One of the most common places for teens to find easily accessible drugs are in their parents’ medicine cabinet. Being proactive about preventing teenagers from finding drugs, and being tempted to take them, is an important responsibility for parents.
Various medications could harm children and teens. Also sometimes your child’s friends may influence them to take prescriptions from home. It’s best to lock medications away in a safe place to prevent these sorts of situations.
Several retailers offer medication lock boxes expressly designed to keep prescriptions out of the wrong hands. There are also models that will dispense medicine in specific amounts at predetermined times of the day.

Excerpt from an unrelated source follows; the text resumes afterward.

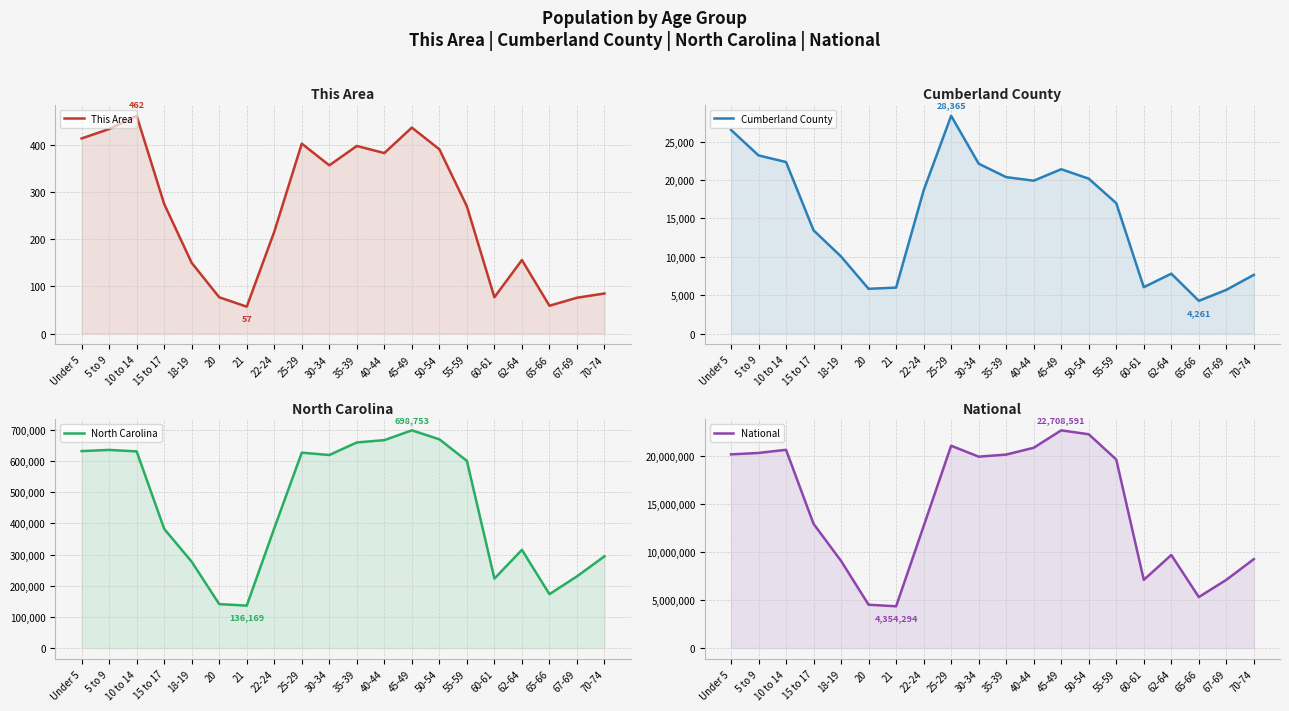

What value does the This Area series have at 20?

77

If this is not an option, it’s best to, at least, put them in a secure location that only you and the other adults in the home know the place of and have access too. It is best to keep prescriptions in their designated bottles that are labeled for safety. Don’t attempt to disguise medicine by removing it from its bottle or hiding it in a something other than its labeled container.

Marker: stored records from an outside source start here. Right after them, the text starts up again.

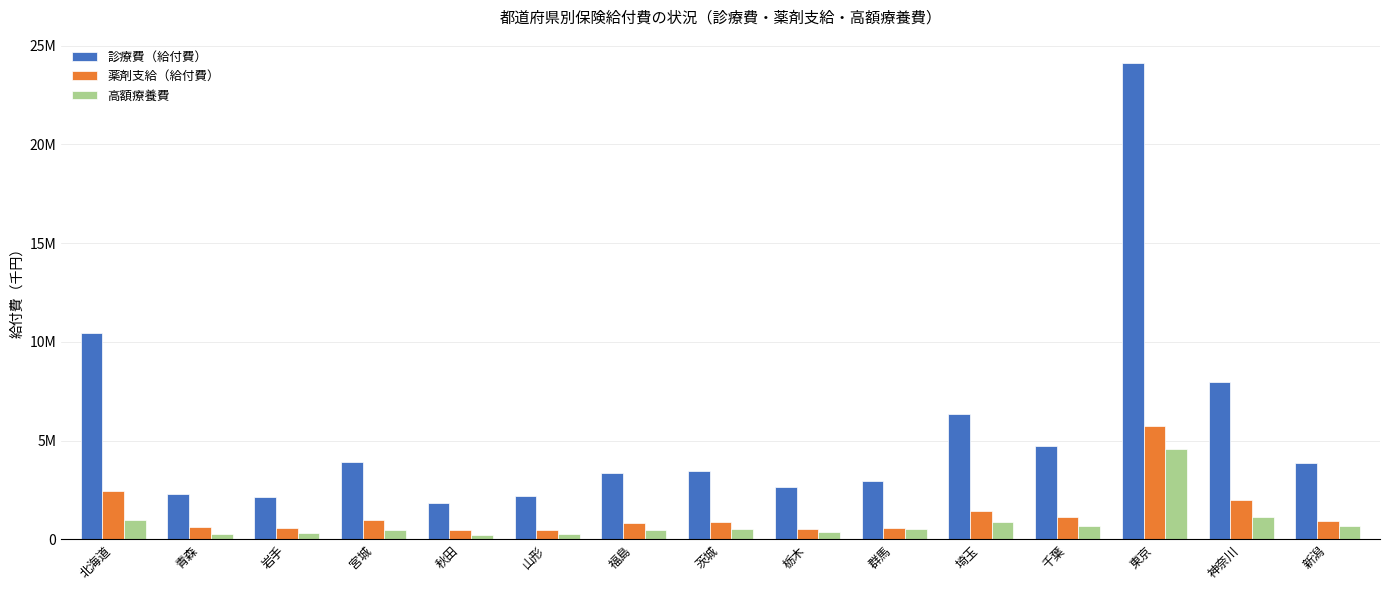

Which series has the widest spread of values?

診療費（給付費）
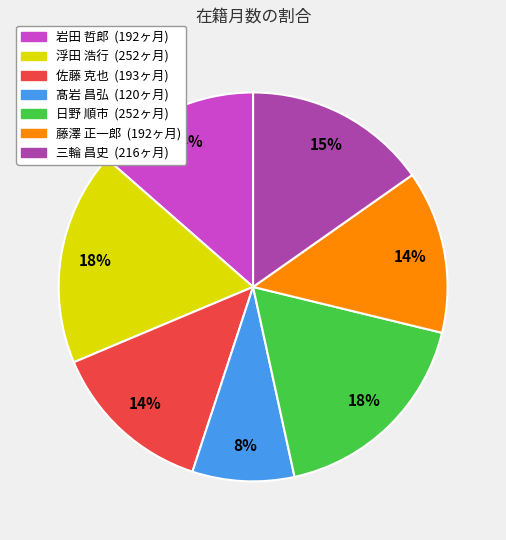

To the nearest percent, what portion does 髙岩 昌弘 represent?

8%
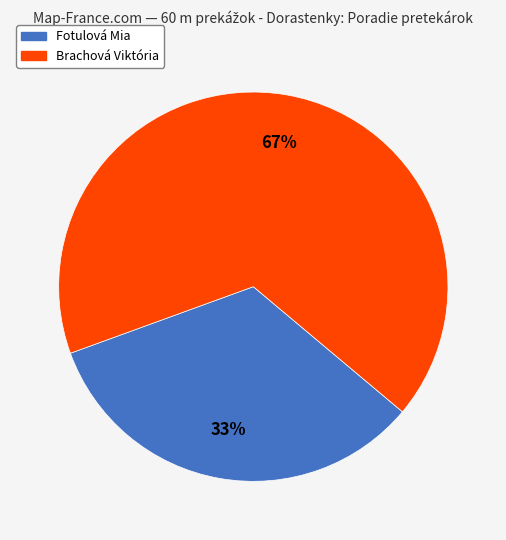

How many segments does this pie chart have?

2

It’s important as parents to do everything we can to prevent our children from coming into
into contact with both prescription medications and illegal drugs of abuse. Often parents are the last line of defense that may be preventing a teenager from making a catastrophic life-changing decision.
We know what it was like to go through the stressful situations and demands of teen life. While our teenage children likely don’t think we can relate to their struggle to navigate school, relationships, career paths, and college the fact is we are the perfect person to help.

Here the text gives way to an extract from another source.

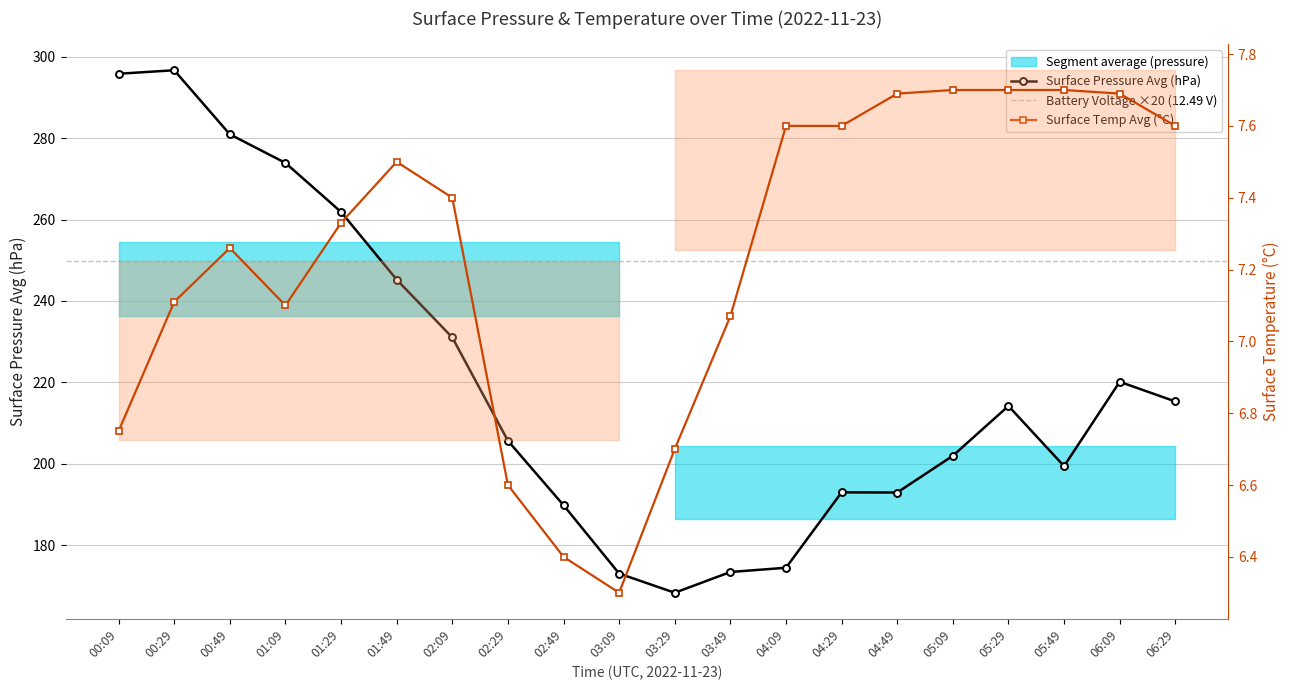

Rank the categories by surface_temp_avg value from lowest to highest.

03:09, 02:49, 02:29, 03:29, 00:09, 03:49, 01:09, 00:29, 00:49, 01:29, 02:09, 01:49, 04:09, 04:29, 06:29, 04:49, 06:09, 05:09, 05:29, 05:49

First, we are the most concerned adult figures in their life, and no matter how old they get we will always feel a sense of responsibility for their safety. We have to take the initiative and be available for our children when we think that they have particularly difficult experiences.
It would help to start a conversation even when everything seems to be completely fine. Teens can be exceptional at covering up problems and trying to act normal, and it could be due merely to the embarrassment that your child hasn’t brought up an issue like drugs.
One particularly useful way to connect with your teenager is to start a conversation with a story about an experience you had as a teen. Since teens will likely feel like you can’t relate to their stress a simple story about what you went through and how you handled it could open up dialogue.